By later centuries, the idea of a good death was broadly defined as a passing which was peaceful and gave sufferers time to settle financial, emotional and religious affairs. Tuberculosis enabled this as it was not an instant killer. A patient could be symptomatic for an extended period of time. A diagnosed patient in the 19th century could expect to live for up to three years after the initial diagnosis. This would have allowed the patient to finalize their wills and settle any last-minute religious affairs. This was incredibly important in post-reformation England where mere praying no longer guaranteed salvation from the deeply feared purgatory.
A Peaceful Passing
The notion of a planned, calm, and peaceful death is epitomized in Robinson’s “Fading Away”. This photo montage illustrates a peaceful, almost romantic vision of death by tuberculosis. Interestingly, the execution of this artwork was calculated and staged to depict a “dying” girl who is being comforted by a grieving mother, sister and fiancé. Much like Rosetti, the artist succeeds in aestheticizing the disease by portraying it as peacefully afflicting the young and beautiful, whilst close friends and family attend to the practical and emotional duties of preparing for her death.
Too Good To Live?
The idea of tuberculosis being depicted as a romanticized illness in 19th century fine art reflects an idea that was further perpetuated by highly esteemed literary figures of the period. Contemporary writers such as John Keats, Percy Shelley, Edgar Allan Poe and Robert Louis Stephenson all wrote about it, with several of them dying from the disease themselves.
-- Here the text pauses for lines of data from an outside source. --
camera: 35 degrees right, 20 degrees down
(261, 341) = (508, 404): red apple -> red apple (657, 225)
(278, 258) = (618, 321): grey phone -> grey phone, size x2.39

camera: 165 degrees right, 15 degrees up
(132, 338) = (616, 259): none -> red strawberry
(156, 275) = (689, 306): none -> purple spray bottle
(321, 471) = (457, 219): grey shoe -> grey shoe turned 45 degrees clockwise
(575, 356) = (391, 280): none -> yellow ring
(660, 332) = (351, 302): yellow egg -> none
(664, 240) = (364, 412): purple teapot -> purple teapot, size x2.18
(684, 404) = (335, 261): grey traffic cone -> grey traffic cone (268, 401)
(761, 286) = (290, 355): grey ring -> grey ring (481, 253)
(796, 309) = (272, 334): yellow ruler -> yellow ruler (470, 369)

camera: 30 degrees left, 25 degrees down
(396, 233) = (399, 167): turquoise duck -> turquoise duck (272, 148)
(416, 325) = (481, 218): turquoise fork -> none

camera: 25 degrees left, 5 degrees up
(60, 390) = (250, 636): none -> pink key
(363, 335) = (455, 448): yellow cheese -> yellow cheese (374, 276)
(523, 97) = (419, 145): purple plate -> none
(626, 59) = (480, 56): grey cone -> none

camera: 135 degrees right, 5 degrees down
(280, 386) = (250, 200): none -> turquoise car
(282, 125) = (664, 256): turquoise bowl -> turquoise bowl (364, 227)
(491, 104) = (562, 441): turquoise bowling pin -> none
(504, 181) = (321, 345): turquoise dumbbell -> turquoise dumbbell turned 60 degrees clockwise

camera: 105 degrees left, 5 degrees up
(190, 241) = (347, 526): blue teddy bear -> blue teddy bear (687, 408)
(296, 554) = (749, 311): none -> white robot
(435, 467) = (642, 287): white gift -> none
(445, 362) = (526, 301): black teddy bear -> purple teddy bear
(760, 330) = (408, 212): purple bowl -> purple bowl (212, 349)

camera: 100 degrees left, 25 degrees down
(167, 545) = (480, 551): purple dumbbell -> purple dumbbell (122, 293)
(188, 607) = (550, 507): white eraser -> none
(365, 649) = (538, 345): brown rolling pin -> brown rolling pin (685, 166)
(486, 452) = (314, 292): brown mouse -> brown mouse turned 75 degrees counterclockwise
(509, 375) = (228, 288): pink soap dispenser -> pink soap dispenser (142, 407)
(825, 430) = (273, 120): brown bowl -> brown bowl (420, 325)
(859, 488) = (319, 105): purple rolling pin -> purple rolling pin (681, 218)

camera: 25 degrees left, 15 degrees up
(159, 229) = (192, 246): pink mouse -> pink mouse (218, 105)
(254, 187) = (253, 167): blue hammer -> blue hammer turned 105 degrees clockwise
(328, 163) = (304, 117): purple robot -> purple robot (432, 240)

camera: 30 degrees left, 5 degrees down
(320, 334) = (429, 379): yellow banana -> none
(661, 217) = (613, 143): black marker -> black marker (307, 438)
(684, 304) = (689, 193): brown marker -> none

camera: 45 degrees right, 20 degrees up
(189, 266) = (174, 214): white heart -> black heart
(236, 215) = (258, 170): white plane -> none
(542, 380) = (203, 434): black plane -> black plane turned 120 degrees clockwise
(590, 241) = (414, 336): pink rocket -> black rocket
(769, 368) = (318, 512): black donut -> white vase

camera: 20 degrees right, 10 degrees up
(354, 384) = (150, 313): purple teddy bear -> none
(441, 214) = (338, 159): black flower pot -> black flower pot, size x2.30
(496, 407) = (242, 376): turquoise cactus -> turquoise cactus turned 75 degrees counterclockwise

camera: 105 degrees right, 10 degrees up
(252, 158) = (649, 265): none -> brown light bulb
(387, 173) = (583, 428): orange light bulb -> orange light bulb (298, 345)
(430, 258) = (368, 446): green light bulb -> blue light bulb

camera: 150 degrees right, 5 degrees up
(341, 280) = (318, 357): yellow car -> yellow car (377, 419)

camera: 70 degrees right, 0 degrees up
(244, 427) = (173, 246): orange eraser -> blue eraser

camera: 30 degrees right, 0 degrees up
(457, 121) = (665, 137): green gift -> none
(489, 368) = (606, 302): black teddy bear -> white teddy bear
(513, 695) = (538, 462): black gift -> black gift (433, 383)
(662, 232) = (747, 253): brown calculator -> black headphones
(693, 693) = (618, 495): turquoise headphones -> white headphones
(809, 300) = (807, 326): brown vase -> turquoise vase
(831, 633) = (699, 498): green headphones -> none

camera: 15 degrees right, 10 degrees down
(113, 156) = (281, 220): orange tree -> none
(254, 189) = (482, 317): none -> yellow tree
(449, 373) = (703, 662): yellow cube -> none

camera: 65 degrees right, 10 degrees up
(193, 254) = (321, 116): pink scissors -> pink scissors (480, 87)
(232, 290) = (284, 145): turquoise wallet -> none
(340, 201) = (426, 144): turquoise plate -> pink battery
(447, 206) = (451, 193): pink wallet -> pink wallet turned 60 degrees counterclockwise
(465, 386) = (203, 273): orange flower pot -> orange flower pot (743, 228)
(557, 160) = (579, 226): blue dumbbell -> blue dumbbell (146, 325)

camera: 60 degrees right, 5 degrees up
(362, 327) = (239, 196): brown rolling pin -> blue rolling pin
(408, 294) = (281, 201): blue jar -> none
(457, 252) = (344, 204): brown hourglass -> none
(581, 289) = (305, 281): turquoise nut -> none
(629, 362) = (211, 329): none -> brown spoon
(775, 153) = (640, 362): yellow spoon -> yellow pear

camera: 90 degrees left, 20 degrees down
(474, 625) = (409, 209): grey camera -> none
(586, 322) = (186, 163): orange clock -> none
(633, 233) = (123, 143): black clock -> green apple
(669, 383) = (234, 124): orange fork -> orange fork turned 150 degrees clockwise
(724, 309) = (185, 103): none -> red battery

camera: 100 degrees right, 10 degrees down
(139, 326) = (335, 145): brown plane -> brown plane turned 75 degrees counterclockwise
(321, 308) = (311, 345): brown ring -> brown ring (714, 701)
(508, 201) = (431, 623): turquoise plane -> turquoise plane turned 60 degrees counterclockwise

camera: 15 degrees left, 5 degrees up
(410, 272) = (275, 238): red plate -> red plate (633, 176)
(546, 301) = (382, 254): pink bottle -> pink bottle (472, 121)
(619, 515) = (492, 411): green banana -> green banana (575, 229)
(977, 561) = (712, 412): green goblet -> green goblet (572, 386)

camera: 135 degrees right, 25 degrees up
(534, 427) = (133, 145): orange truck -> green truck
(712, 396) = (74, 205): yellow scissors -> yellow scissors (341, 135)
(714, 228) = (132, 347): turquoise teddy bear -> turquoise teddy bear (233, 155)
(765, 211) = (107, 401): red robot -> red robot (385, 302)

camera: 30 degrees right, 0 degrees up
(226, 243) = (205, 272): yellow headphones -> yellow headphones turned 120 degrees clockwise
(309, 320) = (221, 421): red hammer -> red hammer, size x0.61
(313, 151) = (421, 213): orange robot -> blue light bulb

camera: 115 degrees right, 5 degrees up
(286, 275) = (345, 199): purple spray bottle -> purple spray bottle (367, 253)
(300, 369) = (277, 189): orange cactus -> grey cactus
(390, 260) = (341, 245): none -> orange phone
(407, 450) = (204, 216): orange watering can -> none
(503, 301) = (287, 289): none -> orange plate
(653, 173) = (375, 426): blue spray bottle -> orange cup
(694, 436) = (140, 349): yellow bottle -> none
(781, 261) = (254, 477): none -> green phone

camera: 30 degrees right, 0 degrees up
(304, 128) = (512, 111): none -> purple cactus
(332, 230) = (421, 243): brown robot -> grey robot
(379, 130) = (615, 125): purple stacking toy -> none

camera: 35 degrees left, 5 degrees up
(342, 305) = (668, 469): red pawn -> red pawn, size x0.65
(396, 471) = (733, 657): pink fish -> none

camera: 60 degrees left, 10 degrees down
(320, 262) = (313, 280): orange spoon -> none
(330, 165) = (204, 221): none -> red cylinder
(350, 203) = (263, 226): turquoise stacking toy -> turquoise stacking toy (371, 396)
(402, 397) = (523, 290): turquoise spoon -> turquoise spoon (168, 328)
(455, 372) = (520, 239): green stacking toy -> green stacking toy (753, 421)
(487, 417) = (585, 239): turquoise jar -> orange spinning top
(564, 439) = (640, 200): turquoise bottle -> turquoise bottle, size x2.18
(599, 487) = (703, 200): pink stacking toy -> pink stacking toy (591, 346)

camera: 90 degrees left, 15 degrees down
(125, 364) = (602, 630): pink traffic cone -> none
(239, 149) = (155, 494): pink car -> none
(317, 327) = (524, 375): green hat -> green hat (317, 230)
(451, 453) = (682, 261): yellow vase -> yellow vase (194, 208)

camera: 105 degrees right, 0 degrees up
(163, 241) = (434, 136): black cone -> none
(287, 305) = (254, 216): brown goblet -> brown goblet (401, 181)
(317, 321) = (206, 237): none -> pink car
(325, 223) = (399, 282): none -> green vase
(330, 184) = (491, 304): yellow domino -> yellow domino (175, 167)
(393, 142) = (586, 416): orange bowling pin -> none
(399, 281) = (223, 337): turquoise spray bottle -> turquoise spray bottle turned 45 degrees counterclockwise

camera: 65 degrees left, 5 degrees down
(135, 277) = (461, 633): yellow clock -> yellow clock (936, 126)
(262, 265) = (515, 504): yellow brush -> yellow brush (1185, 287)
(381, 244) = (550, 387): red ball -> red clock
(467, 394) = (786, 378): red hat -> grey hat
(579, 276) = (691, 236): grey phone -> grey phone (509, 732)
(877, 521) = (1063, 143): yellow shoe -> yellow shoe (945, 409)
Their creative contributions regarding the disease consequently helped cement tuberculosis as associated with, and afflicting, the intellectually gifted.
This constructed a stereotype of tuberculosis as affecting the scholarly or artistic person, who upon their death was perceived as robbed of their youth and transformed into something of a martyr. This created what historian Katherine Byrne argues was a “‘too good to live’ cultural stereotype”, which enabled the disease to be perceived as “a spiritual blessing for the afflicted, who possessed mortal strengths to compensate for weakness of the body.”
This was true in the case of John Keats who after coughing up blood as a result of the disease, wrote: “It is arterial blood. I cannot be deceived in that color – that drop of blood is my death warrant – I must die!” This stereotype of the young, gifted creative dying forlornly from a disease associated with the tortured or artistic soul then transferred into art. For example, in the portrait of Keats on his deathbed, he is sketched with his head lying serenely on one side, with eyes closed as though he may be just sleeping. Here, tuberculosis is romanticized not only through the social status of the drawing’s subject, but also the social perception of the disease which the sitter himself had helped establish.